Touch is an essential means of communication between baby and caregiver, affecting emotional, social, cognitive, and physical development (Anderson 2008). A mother’s touch reduces pain when infants are given a blood test, and massage helps preemies sleep better, grow faster, be less irritable, and leave the hospital sooner. Warm and caring touch lowers stress hormones (e.g., cortisol), and stimulates the release of oxytocin, the “love hormone,” which enhances security, trust, and secure attachment (Field 2010).

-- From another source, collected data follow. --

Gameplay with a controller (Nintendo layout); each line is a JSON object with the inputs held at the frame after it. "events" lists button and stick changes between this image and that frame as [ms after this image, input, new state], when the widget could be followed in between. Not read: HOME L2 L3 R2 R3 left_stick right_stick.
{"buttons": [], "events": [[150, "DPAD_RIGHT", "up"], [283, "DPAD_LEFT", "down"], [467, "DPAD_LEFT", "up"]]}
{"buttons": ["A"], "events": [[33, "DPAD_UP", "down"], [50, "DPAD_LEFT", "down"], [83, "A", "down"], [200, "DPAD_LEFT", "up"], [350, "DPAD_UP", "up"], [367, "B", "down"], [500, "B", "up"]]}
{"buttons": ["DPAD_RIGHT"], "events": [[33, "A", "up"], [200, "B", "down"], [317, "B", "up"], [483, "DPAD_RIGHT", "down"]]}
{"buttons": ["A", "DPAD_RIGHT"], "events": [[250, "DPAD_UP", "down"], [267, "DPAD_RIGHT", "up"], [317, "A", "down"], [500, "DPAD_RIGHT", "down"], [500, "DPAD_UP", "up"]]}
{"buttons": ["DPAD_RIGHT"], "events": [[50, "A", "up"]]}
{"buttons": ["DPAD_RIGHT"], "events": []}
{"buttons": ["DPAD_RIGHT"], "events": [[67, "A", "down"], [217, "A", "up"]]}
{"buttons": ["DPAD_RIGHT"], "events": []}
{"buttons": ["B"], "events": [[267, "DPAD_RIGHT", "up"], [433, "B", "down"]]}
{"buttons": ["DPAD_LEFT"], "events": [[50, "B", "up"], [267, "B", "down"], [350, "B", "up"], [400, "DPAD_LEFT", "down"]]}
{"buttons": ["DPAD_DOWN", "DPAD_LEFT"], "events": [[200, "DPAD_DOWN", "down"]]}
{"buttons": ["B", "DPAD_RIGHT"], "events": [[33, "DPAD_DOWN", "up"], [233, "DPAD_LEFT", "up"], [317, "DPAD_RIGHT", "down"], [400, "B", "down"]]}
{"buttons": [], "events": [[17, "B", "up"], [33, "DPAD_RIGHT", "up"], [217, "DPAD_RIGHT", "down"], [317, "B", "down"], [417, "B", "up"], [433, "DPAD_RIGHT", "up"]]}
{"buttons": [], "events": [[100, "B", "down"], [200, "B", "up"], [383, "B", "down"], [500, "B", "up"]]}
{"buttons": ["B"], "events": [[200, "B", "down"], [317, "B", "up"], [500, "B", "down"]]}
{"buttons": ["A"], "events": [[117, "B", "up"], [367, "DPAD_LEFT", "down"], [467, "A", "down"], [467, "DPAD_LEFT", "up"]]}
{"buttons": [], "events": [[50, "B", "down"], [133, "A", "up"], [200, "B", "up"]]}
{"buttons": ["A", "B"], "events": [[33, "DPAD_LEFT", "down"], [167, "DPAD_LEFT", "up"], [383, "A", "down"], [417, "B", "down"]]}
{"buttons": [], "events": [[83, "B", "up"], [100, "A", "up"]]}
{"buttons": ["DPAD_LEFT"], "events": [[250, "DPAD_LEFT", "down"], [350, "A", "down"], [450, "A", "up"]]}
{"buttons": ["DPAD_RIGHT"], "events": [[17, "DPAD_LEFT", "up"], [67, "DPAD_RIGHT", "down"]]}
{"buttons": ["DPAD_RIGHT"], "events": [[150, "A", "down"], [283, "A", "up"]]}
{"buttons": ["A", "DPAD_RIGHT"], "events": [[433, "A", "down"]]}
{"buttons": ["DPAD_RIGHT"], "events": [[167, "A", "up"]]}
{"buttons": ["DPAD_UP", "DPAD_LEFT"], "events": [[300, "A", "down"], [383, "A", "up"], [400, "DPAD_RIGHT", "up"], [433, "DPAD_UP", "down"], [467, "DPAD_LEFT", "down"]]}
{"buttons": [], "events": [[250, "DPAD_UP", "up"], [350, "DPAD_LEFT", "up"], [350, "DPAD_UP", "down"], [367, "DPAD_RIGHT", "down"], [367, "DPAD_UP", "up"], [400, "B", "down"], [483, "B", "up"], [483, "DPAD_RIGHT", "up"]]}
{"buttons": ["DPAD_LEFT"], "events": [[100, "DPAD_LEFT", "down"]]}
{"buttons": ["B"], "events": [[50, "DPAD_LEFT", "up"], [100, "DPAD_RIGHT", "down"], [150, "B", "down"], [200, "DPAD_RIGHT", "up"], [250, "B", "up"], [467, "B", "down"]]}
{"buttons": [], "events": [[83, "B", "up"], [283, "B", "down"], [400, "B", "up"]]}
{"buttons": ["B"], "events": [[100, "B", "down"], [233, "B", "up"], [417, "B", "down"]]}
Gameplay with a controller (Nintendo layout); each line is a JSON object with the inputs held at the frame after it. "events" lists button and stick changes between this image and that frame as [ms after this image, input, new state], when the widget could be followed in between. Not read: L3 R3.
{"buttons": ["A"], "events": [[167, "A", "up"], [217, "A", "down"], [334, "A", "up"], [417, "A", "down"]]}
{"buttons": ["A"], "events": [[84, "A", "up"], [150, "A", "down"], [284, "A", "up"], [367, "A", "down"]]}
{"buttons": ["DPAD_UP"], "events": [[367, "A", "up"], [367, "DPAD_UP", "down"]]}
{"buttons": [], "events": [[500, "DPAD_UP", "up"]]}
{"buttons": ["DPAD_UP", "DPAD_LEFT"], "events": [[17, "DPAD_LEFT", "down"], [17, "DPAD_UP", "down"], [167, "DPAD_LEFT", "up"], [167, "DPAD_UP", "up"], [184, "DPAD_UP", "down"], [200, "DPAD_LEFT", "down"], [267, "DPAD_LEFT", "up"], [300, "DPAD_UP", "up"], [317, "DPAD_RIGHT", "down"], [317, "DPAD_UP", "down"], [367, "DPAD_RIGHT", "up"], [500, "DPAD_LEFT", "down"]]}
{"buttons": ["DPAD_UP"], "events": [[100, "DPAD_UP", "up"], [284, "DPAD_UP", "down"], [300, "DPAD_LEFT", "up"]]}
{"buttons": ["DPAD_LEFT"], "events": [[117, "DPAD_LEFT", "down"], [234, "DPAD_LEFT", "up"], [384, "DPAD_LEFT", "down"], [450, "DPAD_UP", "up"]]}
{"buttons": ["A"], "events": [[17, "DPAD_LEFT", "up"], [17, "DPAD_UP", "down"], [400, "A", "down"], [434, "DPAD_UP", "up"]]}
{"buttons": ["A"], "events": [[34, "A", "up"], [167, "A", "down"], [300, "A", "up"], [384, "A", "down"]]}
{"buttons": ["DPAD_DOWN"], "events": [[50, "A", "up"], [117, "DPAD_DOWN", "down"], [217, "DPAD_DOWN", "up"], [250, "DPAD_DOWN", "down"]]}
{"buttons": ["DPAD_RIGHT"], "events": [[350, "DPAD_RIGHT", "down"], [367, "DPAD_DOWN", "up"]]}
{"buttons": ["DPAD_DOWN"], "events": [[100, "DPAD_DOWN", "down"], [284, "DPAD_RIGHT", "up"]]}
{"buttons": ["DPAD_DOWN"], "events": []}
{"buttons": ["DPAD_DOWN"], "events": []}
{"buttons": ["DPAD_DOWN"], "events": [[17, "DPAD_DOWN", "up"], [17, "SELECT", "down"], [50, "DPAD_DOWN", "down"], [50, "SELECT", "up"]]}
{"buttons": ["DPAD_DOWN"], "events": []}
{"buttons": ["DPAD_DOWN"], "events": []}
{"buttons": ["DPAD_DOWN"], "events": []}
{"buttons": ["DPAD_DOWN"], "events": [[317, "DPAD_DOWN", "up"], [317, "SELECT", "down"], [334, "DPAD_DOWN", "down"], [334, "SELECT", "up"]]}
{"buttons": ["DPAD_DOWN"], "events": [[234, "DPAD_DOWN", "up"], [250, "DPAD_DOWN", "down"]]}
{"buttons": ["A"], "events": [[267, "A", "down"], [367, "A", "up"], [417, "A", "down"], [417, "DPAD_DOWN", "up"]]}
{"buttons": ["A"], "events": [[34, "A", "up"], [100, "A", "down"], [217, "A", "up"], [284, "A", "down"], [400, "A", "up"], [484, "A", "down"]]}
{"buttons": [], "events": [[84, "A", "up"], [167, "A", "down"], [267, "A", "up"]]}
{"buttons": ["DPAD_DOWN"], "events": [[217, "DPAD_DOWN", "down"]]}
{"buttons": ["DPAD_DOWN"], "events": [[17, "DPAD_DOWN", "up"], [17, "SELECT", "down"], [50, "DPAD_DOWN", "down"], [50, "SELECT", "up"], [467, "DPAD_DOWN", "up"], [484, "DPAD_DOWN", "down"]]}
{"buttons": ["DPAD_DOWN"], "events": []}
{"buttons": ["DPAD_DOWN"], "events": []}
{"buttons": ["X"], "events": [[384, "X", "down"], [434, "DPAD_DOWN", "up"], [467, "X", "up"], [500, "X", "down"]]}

Humans are prewired to be able to interpret the touch of others. Studies have shown that people have an innate ability to decode emotions with touch alone. Hundreds of participants, between the ages of 18 and 36, were able to communicate 8 distinct emotions via touch—anger, fear, happiness, sadness, disgust, love, gratitude, and sympathy—with accuracy rates as high as 78% (Herenstein et al. 2009). Touch seems to be a more nuanced and effective means of communicating emotions than even facial expressions or tone of voice. Touch definitely promotes more positive interactions and a deeper sense of connections with others. Recent studies have found that people buy more if they are gently touched by a store greeter, strangers are more likely to provide help if touch accompanies the request, and waitresses receive bigger tips when they briefly touch customers. Most of the people in these studies did not remember being touched, but when asked they reported they liked the person and felt some positive connection (Guerrero 2007). Touch-oriented doctors, teachers, and managers consistently receive higher ratings. They communicate warmth, caring, and support (Anderson 2008). Of course, context matters; society has rules about whom we can touch, where, and when. Touch can be appropriate and safe, or inappropriate and unsafe. Different people as well as cultures have varying comfort levels and standards regarding touch. There are significant cultural variations in comfort with touch. Some cultures are more liberal about touching (e.g., Greek, Puerto Rican), and others less so (e.g., Germanic, British).
Therapeutic touch can be reassuring, comforting, supportive, and down-regulating anxiety and arousal. We incorporate therapeutic touch in our treatment and parenting programs. Dyads (e.g., couples, parent-child, siblings) are encouraged to hold hands at opportune times during Attachment Communication Training to enhance caring, support, and attachment. Physical contact from parent to child (e.g., gentle touch of the arm) is encouraged during the Limbic Activation Process to communicate nurturance, empathy, and love. Parents are taught to touch their children gently and sensitively on the hands, arms, or shoulders during conversation to foster caring and connection. The best way to provide comfort is via touch, especially when someone needs consoling. The language of touch can deeply communicate our feelings and inspire connection.